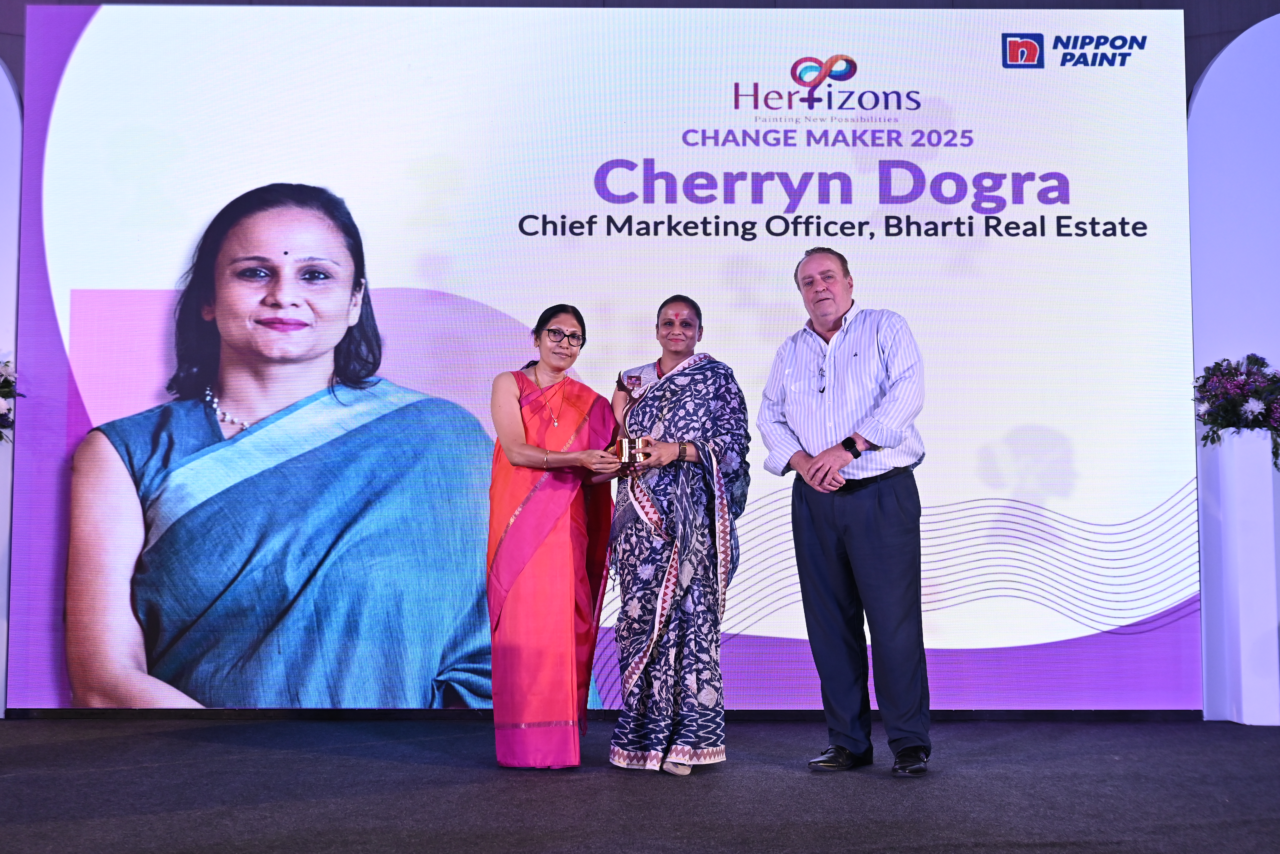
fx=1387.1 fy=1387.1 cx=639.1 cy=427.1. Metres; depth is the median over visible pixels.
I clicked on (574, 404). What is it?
woman
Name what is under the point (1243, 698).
pedestal
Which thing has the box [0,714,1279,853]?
stage floor
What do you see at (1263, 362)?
flower arrangement
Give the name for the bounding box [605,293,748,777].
woman
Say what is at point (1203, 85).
right wall
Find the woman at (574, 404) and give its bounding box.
[483,305,622,767]
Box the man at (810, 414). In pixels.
[759,245,932,778]
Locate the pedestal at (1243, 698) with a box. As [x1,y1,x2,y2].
[1205,421,1279,724]
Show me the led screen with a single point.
(933, 240)
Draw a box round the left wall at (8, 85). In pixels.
[0,60,22,722]
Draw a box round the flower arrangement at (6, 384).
[0,358,21,443]
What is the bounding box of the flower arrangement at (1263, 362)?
[1194,351,1279,469]
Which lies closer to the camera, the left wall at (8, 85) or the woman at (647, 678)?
the woman at (647, 678)
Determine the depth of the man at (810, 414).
4.57 m
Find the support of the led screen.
on the stage floor
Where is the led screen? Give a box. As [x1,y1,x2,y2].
[6,1,1202,714]
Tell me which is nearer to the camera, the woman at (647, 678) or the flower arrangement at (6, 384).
the woman at (647, 678)
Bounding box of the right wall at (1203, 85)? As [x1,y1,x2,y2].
....................
* Exercise aim:
Would you restate all of the data above word for word, omitting the pictures?

* Exercise response:
fx=1387.1 fy=1387.1 cx=639.1 cy=427.1. Metres; depth is the median over visible pixels.
I clicked on (574, 404). What is it?
woman
Name what is under the point (1243, 698).
pedestal
Which thing has the box [0,714,1279,853]?
stage floor
What do you see at (1263, 362)?
flower arrangement
Give the name for the bounding box [605,293,748,777].
woman
Say what is at point (1203, 85).
right wall
Find the woman at (574, 404) and give its bounding box.
[483,305,622,767]
Box the man at (810, 414). In pixels.
[759,245,932,778]
Locate the pedestal at (1243, 698) with a box. As [x1,y1,x2,y2].
[1205,421,1279,724]
Show me the led screen with a single point.
(933, 240)
Draw a box round the left wall at (8, 85). In pixels.
[0,60,22,722]
Draw a box round the flower arrangement at (6, 384).
[0,358,21,443]
What is the bounding box of the flower arrangement at (1263, 362)?
[1194,351,1279,469]
Which lies closer to the camera, the left wall at (8, 85) or the woman at (647, 678)?
the woman at (647, 678)
Determine the depth of the man at (810, 414).
4.57 m
Find the support of the led screen.
on the stage floor
Where is the led screen? Give a box. As [x1,y1,x2,y2].
[6,1,1202,714]
Tell me which is nearer to the camera, the woman at (647, 678) or the flower arrangement at (6, 384).
the woman at (647, 678)
Bounding box of the right wall at (1203, 85)? As [x1,y1,x2,y2].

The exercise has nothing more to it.